* [Task details]
Output only the lines below from the one containing "CORE HEALTH & FITNESS" to the one containing "payments | = $7,600.00 | |", exactly as written, both ends kept.

* [Source data]
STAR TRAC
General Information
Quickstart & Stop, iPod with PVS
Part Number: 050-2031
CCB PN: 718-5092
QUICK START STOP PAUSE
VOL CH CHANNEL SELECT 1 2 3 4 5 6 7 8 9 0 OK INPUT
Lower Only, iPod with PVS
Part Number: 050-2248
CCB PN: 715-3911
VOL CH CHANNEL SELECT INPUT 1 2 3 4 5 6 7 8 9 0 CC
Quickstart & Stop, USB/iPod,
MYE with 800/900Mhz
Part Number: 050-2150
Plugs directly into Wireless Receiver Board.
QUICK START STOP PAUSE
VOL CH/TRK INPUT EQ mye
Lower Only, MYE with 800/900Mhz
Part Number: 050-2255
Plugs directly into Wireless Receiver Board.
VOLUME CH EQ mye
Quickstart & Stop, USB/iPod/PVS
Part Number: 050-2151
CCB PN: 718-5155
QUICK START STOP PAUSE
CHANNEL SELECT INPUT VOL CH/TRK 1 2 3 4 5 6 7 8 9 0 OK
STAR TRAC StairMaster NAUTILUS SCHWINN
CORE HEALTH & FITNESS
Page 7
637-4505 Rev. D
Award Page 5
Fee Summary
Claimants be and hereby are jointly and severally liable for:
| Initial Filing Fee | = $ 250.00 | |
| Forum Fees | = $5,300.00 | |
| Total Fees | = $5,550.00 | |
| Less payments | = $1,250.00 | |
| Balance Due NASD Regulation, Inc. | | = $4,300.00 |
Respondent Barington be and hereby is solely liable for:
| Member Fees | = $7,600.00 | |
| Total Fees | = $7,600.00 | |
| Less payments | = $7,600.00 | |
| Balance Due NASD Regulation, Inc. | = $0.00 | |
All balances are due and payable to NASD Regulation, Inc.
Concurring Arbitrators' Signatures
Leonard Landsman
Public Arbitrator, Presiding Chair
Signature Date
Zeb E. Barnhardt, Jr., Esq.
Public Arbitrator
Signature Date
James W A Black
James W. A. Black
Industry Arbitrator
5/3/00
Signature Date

* [Solved exercise]
CORE HEALTH & FITNESS
Page 7
637-4505 Rev. D
Award Page 5
Fee Summary
Claimants be and hereby are jointly and severally liable for:
| Initial Filing Fee | = $ 250.00 | |
| Forum Fees | = $5,300.00 | |
| Total Fees | = $5,550.00 | |
| Less payments | = $1,250.00 | |
| Balance Due NASD Regulation, Inc. | | = $4,300.00 |
Respondent Barington be and hereby is solely liable for:
| Member Fees | = $7,600.00 | |
| Total Fees | = $7,600.00 | |
| Less payments | = $7,600.00 | |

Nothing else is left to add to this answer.